Usher 3: langsam zunehmende Schwerhörigkeit und Sehverlust (Untergruppe a, sehr seltene Form, kommt insbesondere in Finnland vor, Untergruppe b neu identifiziert)

 

Die Zahlen über die Häufigkeit des Usher-Syndroms variieren, amerikansichen Schätzungen zufolge beträgt die Zahl der Betroffenen in den USA 45 000 und in Europa 15 000. Rund um Heidelberg, dies ist ein Gebiet mit hohem Erfassungsgrad, kommt man auf eine Häufigkeit von 6 bis 7 Betroffenen pro 100 000. Dies würde für Deutschland eine Patientenzahl von rund 5 000 und für Österreich von rund 500 ergeben. Nach den Berechnungen aus den USA würde man in Deutschland auf 10.000 und Österreich auf 1.000 kommen, die Zahlen aus den USA sind wegen der höheren Erfassungsrate wesentlich realistischer. Mit höherer Erfassungsrate (Frühdiagnostik mittels Gentest) spricht man neuerdings sogar von 16 bis 20 Usher Betroffenen pro 100.000. Das ergibt in Österreich 1.200. Ca. weitere 1.000 Menschen in Österreich leben mit einer Hörsehbeeinträchtigung bis hin zur Taubblinheit anderer Ursache als Usher Syndrom. Da aber im Regelfall Patienten gar nicht oder erst im Spätstadium erfasst werden, kann man überhaupt von einer höheren Häufigkeit ausgehen. Die Seltenheit des Usher Syndroms, welches auch von der EURORDIS (European Organisatione for Rare Diseases) als Rare Disease definiert ist, resultiert aus dem sogenannten rezessiven Erbgang, bei welchem beide Elternteile dieselbe Mutation auf demselben Gen an ihr Kind übertragen müssen, damit sich die Erkrankung manifestiert. Gibt ein Elternteil eine mutierte und der andere eine gesunde Kopie desselben Gens weiter, ist das Kind Träger der Erkrankung, ist selbst aber nicht betroffen.
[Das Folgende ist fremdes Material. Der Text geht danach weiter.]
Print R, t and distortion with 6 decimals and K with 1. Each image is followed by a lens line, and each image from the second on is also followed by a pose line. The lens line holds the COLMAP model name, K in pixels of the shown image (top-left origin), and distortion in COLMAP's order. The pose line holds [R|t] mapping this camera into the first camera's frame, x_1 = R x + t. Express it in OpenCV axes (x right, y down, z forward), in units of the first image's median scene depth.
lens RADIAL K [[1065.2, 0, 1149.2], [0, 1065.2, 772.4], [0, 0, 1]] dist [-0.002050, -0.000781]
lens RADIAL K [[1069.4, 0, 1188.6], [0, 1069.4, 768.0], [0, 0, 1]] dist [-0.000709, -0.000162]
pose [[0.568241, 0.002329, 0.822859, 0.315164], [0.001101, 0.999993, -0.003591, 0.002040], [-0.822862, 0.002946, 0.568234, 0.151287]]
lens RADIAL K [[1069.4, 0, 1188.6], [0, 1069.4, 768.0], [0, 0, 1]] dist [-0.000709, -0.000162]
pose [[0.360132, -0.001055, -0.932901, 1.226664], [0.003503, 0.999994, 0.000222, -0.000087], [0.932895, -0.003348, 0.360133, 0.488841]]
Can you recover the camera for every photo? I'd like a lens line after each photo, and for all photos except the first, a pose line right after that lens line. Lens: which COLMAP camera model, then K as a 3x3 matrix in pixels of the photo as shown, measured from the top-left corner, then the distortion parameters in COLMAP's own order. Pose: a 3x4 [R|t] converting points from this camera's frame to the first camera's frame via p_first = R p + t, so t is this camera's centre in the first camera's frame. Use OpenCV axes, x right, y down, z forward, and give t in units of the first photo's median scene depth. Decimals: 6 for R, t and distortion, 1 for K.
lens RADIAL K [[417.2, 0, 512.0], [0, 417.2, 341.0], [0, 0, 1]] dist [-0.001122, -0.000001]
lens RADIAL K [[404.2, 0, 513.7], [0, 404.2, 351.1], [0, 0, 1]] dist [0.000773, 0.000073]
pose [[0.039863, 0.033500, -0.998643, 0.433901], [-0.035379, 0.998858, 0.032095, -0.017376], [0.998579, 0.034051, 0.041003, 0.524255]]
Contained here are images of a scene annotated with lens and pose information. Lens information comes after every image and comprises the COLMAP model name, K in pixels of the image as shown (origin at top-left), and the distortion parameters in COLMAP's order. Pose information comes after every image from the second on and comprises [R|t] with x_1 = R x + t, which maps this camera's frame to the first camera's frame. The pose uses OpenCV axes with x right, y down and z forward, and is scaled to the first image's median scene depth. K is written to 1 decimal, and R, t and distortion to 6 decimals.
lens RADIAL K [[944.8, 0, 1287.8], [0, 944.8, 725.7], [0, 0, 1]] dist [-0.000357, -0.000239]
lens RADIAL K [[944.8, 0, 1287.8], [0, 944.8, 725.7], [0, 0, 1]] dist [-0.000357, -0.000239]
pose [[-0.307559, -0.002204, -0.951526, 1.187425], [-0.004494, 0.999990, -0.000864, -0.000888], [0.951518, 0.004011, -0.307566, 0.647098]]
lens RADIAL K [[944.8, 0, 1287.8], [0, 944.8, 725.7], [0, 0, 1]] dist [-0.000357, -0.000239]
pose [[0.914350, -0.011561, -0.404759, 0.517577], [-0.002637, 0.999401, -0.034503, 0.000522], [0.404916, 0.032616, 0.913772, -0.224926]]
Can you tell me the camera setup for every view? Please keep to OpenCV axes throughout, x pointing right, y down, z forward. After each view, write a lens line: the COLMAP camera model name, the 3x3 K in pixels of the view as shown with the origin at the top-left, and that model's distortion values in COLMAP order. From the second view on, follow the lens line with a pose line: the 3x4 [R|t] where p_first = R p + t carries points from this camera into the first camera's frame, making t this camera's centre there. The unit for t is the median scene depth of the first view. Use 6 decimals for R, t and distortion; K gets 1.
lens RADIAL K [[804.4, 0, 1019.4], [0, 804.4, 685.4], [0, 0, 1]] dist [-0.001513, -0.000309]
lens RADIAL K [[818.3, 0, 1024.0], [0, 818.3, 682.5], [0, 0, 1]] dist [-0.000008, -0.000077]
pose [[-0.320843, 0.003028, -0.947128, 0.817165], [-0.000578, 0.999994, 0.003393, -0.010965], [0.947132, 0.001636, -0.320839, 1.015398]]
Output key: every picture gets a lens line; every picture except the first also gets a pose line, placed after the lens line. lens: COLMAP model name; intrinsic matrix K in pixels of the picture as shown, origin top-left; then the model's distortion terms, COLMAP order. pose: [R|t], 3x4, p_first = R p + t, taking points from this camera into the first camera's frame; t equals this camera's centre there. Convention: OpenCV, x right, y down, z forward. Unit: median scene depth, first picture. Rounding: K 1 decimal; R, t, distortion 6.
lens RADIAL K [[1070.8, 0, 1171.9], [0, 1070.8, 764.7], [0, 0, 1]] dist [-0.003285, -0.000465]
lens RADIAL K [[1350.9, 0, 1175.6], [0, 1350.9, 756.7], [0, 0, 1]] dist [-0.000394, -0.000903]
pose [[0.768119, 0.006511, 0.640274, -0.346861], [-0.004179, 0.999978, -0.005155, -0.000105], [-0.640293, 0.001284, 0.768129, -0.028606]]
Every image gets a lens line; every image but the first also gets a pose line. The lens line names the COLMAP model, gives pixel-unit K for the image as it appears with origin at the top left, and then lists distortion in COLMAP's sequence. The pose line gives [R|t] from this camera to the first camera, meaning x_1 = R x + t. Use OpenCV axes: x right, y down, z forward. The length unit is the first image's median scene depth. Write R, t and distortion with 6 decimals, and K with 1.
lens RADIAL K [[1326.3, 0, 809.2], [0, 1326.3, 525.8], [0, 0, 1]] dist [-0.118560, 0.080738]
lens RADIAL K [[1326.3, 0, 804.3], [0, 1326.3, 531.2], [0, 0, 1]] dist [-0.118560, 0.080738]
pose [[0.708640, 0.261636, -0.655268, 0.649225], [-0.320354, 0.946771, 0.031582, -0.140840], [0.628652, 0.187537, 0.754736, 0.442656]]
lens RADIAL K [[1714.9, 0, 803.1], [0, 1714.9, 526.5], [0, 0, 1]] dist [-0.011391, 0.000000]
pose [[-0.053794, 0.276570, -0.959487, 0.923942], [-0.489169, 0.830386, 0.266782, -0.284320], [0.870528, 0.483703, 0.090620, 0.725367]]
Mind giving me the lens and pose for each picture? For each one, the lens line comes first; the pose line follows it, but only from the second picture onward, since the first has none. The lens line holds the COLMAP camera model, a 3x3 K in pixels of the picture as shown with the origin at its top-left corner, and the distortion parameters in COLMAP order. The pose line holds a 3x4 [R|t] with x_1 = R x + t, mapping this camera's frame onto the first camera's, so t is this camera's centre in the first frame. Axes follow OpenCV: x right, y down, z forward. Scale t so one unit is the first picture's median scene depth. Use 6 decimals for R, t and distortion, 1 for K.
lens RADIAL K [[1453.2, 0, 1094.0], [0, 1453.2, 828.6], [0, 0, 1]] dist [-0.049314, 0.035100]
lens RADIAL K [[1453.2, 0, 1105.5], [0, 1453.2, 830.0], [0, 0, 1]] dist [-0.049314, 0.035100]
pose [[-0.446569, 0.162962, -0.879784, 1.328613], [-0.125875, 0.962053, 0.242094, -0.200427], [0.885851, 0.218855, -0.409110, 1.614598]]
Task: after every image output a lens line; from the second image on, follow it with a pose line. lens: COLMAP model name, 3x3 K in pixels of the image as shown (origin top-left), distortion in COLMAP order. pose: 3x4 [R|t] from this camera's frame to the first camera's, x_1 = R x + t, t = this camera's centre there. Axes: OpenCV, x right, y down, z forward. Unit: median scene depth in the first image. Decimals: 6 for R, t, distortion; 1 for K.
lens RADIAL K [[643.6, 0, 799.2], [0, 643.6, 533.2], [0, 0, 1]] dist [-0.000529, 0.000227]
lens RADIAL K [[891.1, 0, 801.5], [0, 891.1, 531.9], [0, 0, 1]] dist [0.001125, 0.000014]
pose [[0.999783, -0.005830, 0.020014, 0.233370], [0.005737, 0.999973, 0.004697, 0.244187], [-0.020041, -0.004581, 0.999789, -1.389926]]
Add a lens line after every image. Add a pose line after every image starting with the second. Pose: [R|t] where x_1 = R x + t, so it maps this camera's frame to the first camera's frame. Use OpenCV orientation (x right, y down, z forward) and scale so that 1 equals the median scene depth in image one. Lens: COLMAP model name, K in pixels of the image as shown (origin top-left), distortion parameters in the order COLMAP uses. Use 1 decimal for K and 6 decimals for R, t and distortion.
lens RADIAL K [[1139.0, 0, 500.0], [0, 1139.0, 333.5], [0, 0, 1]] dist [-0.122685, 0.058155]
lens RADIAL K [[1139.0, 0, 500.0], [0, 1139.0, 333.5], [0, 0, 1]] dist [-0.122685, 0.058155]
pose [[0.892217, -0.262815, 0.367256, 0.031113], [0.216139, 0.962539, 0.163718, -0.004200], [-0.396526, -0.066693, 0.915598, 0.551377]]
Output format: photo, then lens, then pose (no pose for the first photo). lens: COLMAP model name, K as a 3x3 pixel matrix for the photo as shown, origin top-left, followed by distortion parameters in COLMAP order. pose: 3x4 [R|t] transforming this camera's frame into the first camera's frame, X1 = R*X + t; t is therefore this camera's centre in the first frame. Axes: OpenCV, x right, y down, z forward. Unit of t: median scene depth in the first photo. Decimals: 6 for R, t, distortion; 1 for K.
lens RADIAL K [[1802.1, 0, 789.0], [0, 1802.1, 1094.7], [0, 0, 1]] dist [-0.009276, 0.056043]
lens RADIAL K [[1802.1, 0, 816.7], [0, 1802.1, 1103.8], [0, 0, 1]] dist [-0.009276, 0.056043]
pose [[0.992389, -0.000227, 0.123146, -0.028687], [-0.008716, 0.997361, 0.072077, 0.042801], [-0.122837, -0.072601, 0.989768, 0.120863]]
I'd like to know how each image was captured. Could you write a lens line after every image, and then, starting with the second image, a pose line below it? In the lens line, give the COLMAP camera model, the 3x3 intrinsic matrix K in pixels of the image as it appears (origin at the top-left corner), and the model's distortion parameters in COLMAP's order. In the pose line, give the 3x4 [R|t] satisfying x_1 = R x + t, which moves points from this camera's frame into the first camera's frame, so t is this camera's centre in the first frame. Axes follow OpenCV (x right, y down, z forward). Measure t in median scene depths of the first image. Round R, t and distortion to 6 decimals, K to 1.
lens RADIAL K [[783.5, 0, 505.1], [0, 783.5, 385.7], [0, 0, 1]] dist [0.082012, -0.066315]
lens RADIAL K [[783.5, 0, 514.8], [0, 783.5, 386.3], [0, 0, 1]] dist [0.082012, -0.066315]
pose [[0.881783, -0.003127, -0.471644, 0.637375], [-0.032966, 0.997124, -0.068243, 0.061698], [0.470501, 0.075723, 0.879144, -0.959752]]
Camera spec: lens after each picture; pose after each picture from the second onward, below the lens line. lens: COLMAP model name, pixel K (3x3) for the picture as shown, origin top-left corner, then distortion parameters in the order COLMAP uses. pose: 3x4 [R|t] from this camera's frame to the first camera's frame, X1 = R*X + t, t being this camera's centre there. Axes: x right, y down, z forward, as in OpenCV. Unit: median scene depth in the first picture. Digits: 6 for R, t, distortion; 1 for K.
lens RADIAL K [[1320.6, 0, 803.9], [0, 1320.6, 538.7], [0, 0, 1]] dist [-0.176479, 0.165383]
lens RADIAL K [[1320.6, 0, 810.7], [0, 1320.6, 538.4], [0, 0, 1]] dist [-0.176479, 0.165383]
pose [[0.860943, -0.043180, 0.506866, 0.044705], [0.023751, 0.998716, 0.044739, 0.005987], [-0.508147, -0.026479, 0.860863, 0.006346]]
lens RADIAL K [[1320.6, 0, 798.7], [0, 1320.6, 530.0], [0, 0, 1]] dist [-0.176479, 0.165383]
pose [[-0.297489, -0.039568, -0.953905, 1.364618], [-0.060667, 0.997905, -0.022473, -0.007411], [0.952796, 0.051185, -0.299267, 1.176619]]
Bei 10% der Kinder, die taub geboren sind, ist das Usher Syndrom (Usher 1) die Ursache für die Taubheit.

 

Durch einen Gentest bei Kindern mit Hörstörungen könnte das Vorliegen eines Usher Syndroms frühzeitig erkannt oder ausgeschlossen werden… Generell könnte ein Gentest bei Vorliegen einer klinisch festgestellten Hör- und/oder Sehbeeinträchtigung sofort Klarheit verschaffen, um die nötigen Schritte einzuleiten, die Betroffenen zu erfassen, um sie miteinander zu vernetzen, die so wichtigen Zahlen für Gesundheits- und Sozialpolitik zu erhalten.